* Work task: In the entries, find all lines that hold the word "κεράσια" and copy them.

* Available data:
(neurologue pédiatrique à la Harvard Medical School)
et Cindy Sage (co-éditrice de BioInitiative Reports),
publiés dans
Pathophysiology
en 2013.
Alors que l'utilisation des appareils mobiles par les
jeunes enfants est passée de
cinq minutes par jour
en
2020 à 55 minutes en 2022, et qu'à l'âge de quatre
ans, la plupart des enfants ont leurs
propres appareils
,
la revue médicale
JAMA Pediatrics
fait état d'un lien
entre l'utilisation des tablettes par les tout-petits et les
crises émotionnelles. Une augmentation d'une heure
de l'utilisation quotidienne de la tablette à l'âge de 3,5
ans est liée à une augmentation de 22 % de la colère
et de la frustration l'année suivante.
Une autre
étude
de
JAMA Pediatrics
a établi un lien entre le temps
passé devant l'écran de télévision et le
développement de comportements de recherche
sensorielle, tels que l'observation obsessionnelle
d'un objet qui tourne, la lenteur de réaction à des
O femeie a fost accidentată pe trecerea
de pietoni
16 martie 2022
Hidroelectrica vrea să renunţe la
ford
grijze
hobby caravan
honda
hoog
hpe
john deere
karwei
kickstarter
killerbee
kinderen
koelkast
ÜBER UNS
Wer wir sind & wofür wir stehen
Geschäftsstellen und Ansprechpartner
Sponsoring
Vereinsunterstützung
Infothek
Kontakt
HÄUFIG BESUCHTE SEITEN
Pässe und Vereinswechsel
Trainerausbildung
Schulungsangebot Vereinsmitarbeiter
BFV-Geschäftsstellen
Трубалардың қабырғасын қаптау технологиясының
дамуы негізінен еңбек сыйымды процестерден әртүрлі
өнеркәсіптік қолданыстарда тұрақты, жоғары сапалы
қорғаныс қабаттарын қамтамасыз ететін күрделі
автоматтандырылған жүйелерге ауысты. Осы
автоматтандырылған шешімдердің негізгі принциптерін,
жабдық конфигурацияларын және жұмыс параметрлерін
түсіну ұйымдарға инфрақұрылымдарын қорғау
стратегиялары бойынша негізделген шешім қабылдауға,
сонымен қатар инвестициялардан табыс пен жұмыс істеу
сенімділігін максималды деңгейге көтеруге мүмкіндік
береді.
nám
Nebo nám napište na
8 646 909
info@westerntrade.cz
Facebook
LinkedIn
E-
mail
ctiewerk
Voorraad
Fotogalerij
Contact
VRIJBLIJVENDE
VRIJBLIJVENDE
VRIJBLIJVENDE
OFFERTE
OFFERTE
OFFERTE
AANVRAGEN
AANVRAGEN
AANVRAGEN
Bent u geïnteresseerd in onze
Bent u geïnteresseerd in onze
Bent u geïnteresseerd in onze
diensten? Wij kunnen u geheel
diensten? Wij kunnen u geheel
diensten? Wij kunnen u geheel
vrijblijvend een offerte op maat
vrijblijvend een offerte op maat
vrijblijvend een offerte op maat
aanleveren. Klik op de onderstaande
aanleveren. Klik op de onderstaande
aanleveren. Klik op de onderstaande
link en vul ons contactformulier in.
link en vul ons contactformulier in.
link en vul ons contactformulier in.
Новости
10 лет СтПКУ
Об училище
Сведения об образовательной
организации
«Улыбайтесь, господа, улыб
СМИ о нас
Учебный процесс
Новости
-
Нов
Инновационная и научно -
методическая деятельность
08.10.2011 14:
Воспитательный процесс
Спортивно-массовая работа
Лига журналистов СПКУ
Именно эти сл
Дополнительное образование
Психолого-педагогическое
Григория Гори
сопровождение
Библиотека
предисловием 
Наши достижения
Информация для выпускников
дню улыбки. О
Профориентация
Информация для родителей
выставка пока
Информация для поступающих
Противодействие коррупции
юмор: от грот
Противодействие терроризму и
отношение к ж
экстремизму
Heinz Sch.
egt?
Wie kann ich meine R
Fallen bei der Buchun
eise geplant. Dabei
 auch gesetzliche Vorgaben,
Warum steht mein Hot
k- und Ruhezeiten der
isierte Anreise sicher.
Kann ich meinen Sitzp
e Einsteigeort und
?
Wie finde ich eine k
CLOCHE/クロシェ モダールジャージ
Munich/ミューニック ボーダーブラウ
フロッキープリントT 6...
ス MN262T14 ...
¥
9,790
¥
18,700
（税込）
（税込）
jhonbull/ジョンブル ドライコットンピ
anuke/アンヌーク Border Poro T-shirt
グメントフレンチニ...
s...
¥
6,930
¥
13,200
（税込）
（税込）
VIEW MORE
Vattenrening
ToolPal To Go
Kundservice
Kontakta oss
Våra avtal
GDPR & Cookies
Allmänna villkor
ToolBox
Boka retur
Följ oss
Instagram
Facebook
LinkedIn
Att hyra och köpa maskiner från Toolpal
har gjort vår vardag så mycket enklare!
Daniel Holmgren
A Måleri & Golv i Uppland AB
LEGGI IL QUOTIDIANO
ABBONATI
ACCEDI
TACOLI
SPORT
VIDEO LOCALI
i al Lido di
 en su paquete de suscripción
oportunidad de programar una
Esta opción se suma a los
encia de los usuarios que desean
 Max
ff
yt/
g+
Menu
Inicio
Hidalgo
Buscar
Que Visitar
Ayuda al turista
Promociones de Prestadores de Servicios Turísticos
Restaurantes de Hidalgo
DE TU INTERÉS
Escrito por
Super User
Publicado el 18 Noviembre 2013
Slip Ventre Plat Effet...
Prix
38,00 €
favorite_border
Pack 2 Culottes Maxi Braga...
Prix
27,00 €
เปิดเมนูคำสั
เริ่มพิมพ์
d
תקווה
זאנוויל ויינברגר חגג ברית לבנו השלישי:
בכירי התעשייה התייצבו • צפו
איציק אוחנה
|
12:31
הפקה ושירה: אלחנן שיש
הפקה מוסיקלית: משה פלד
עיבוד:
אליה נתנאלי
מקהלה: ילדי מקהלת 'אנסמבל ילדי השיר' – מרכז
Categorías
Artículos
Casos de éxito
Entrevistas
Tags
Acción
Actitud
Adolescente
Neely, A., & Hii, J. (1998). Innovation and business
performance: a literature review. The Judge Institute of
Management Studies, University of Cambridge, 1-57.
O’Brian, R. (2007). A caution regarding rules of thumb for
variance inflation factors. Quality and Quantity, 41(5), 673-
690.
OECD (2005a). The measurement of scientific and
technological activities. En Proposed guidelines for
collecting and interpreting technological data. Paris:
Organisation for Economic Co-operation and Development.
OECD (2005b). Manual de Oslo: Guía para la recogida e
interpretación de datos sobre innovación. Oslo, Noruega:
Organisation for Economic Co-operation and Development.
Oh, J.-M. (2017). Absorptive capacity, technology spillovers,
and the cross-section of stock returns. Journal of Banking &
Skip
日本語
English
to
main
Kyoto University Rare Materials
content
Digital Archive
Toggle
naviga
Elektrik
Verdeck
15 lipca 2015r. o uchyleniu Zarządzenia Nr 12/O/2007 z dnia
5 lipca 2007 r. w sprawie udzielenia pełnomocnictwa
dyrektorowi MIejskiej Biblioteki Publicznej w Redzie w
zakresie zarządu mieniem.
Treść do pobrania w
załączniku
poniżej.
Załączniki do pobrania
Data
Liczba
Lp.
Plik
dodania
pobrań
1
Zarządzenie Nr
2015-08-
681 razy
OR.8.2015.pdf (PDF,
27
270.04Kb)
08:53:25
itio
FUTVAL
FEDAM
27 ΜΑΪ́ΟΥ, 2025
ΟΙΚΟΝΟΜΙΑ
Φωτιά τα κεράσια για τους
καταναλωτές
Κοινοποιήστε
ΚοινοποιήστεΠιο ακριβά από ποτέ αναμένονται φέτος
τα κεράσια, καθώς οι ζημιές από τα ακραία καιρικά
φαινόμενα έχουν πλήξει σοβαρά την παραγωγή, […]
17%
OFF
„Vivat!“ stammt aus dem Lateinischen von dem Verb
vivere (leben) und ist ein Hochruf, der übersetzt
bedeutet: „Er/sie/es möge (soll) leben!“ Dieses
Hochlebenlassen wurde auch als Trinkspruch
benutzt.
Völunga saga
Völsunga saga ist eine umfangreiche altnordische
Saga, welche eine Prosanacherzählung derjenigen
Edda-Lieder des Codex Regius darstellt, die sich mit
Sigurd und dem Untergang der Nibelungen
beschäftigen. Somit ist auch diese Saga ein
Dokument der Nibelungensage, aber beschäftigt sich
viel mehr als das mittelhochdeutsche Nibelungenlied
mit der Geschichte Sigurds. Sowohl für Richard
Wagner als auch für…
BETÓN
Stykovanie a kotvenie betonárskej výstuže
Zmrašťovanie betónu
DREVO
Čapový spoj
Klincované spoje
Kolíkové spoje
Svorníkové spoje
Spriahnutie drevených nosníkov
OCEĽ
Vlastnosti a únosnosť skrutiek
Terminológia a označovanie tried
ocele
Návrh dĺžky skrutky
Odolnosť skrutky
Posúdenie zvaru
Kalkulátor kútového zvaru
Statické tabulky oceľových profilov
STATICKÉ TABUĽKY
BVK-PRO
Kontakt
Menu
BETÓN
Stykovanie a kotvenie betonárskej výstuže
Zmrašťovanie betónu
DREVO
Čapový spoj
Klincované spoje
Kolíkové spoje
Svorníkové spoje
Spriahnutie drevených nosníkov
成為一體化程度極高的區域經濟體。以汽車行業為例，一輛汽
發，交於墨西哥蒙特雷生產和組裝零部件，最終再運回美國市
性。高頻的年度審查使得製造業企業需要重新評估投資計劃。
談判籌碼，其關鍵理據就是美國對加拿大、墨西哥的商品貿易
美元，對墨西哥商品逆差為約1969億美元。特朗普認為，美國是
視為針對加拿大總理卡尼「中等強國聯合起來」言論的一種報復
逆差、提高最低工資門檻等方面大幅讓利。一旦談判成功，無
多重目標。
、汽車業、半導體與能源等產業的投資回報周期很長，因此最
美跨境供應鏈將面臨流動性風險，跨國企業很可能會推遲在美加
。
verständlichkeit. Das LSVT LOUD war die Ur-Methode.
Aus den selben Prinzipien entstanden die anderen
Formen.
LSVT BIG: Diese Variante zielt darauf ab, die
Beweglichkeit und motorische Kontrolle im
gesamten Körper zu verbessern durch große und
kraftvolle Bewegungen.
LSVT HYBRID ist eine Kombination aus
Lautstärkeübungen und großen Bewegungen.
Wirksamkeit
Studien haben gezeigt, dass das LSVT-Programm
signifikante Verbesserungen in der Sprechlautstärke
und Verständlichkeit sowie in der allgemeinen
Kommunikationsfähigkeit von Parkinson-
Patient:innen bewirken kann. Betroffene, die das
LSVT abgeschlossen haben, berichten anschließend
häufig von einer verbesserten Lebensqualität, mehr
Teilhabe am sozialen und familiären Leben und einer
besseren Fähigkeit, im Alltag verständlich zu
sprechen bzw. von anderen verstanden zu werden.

* Solution:
Φωτιά τα κεράσια για τους
τα κεράσια, καθώς οι ζημιές από τα ακραία καιρικά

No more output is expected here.